Passage shown
· · · · ·
As you may know, I am on a slow and steady mission of completing famous big games I missed in the last generation. Playing so many AAA games back to back highlights the similarities between them. However, I really realized how much all AAA games gameplay converged in the last decade or so when I started playing God of War (Santa Monica Studio, 2018) .
I decided to call this behavior The Convergence, and it is an annoying phenomenon, especially when I face new entries in the old series that I love. I think it is time we address this problem.
If you play some AAA game from time to time, you may have noticed this transformation: almost every game genre collapsed into a single meta-genre that we can simply call the AAA-genre.
Sympthoms are evident. Action games increasingly became more RPG. RPG games increasingly became more Action. Every game must have pieces of equipment with fancy (often weird and immersion-breaking) cosmetic elements. Every game must have an “open hub” (if not an entire “open world” element). Every game must have a skill tree and experience points. Every game must have some kind of crating system with a full set of collectible materials with different rarities. Every game must have some sort of (often pointless and annoying) side quests.
All these are must have for… how many AAA games? I lost count of them. They are everywhere and, after playing them a lot, I feel like I am playing the same game over and over; just with different “skins” and setting.
These games blends into my mind. They started separately, and now they are one. This is The Convergence.
The God of War (2018) case
As I said, the motivation for this article was triggered by God of War (2018). I like the God of War series a lot, and I have played almost every title.
The last one I played was God of War 3 (Santa Monica Studio, 2010) : the game was a liner, very action-packed game. No shit, no talking, only beating the crap out of mythological creatures. It was an obvious successor of God of War 2 (Santa Monica Studio, 2007) and the original God of War (Santa Monica Studio, 2005) .1
God of War (2018), on the other hand, feels like a completely different game. It is slower, less linear, with long relaxing boat travels in a big lake and occasional fighting.
In some sense, the more paced and nuanced game makes sense from the story point of view: Kratos is no longer blinded by vengeance and is trying to be a better being. The game is not about blind revenge and violence; instead, it is about a parental bonding and the Kratos desire of teaching his son not to commit his same mistakes. Therefore, because the story supports the change of pace and game-style, this is not a big issue, and, in the end, I think it is a delightful game, and I still liked it very much.
However, there are many other aspects that The Convergence added nothing to the game.
Let’s talk about the bane of my gaming existence: crafting and side quests. Was it worth to have a bunch of almost useless different armors? Did that add something to the game message and gameplay? In an action game, armor swapping is not a kind of complexity I enjoy. I do not want to stop before every fight to swap to the armor most useful against the enemies I am facing. It butchers the rhythm.2
Are side quests really worth it in a God of War game? Luckily, there are very few side quests in this game. However, half of them belong to the usual dull, uninspired side quest I always complain about. The other half could have been integrated into the main storyline reducing the branching factor.
· · · · ·
Dataset excerpt
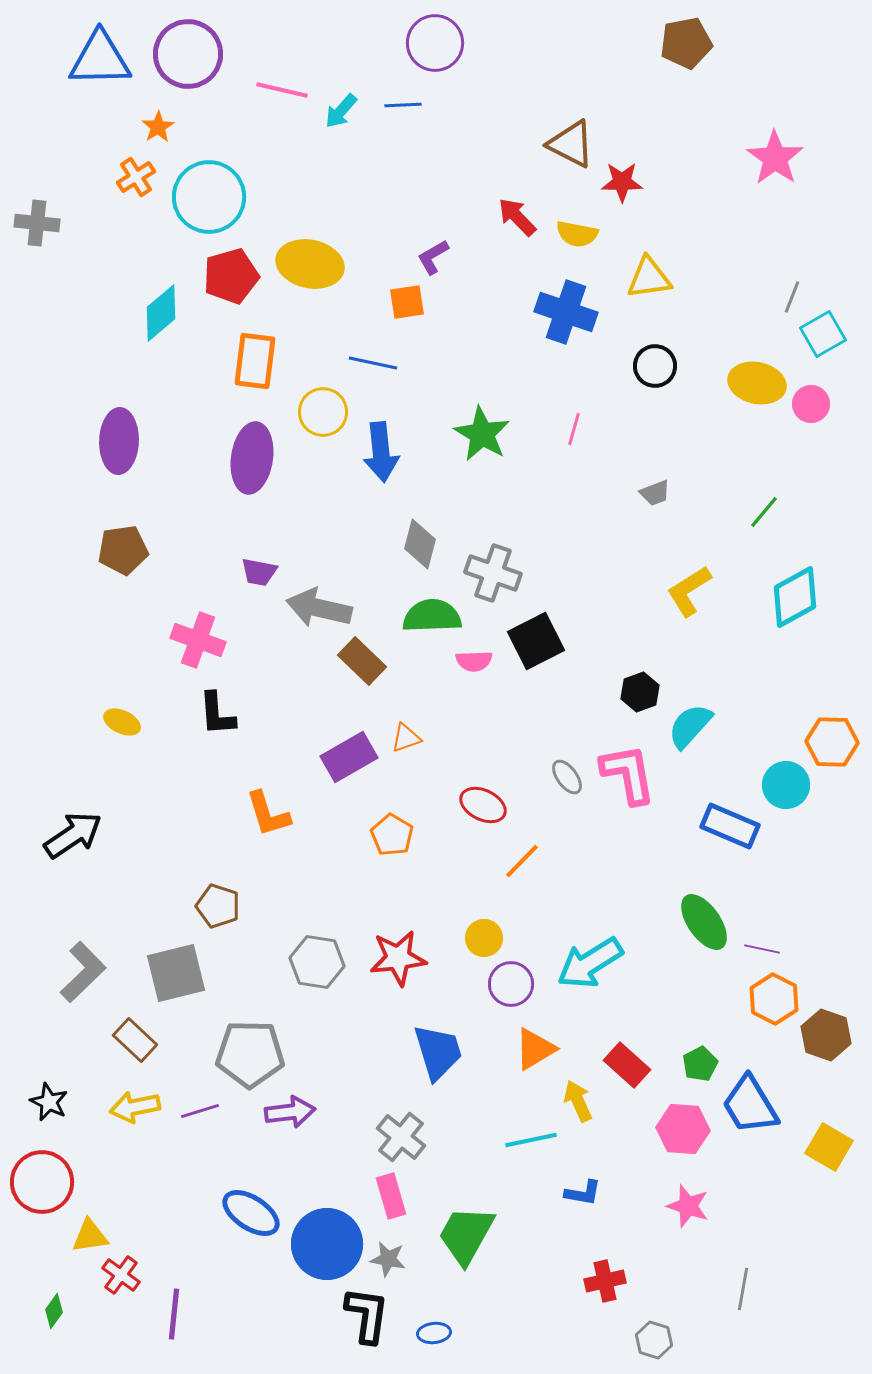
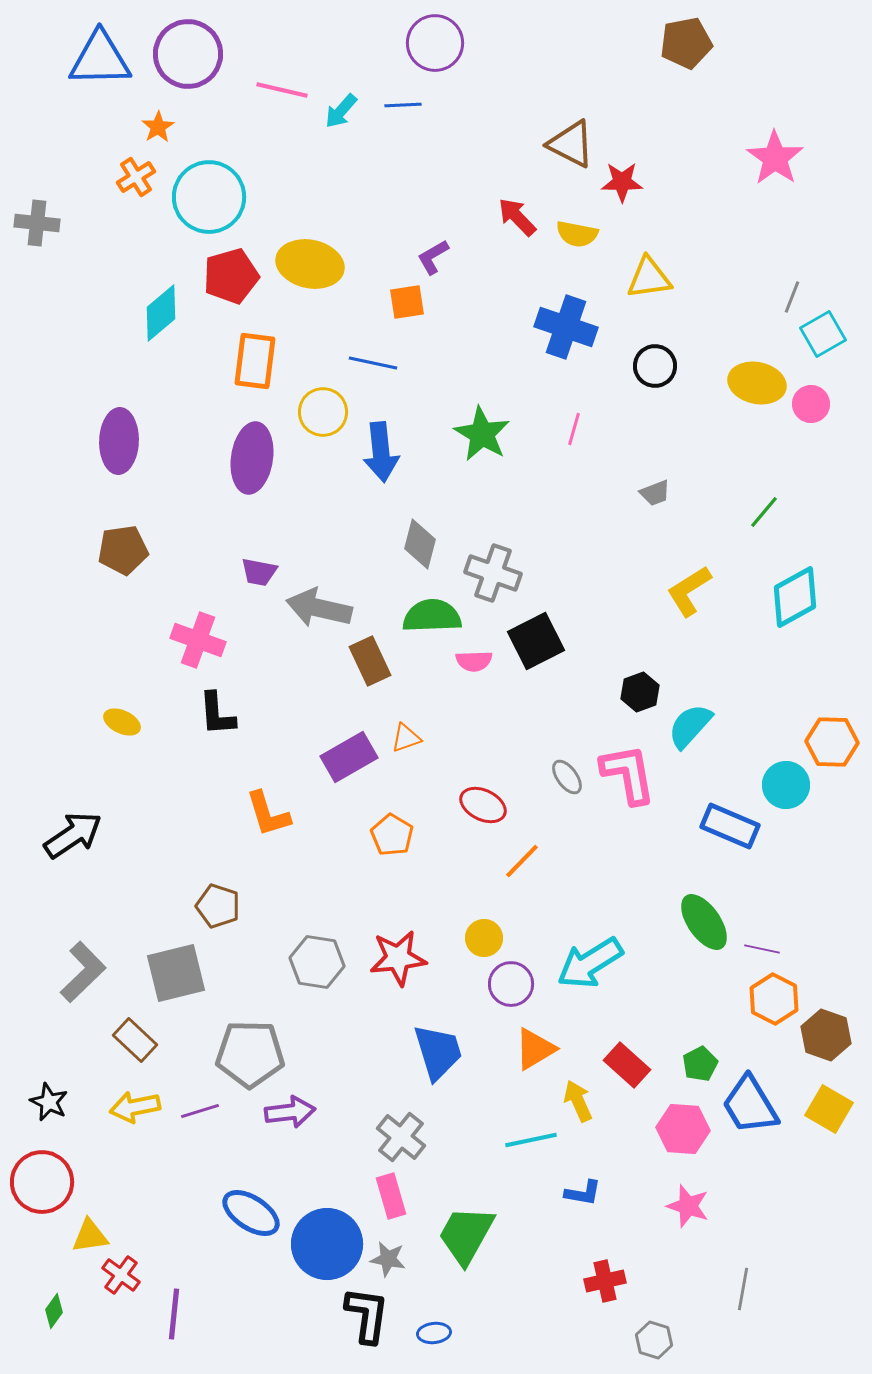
blue cross at (566, 312): moved 15 px down
brown rectangle at (362, 661): moved 8 px right; rotated 21 degrees clockwise
yellow square at (829, 1147): moved 38 px up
· · · · ·
Goal
Please summarize the article on The Convergence above in two sentences.

Answer to the exercise
The author argues that AAA games have merged into a single meta-genre, called The Convergence, in which action and RPG games borrow from each other and nearly every title adds equipment, open hubs, skill trees, crafting and side quests. God of War (2018) sparked the article: its slower, less linear style suits its story about Kratos teaching his son, but its crafting, armor swapping and largely dull side quests added nothing to the game.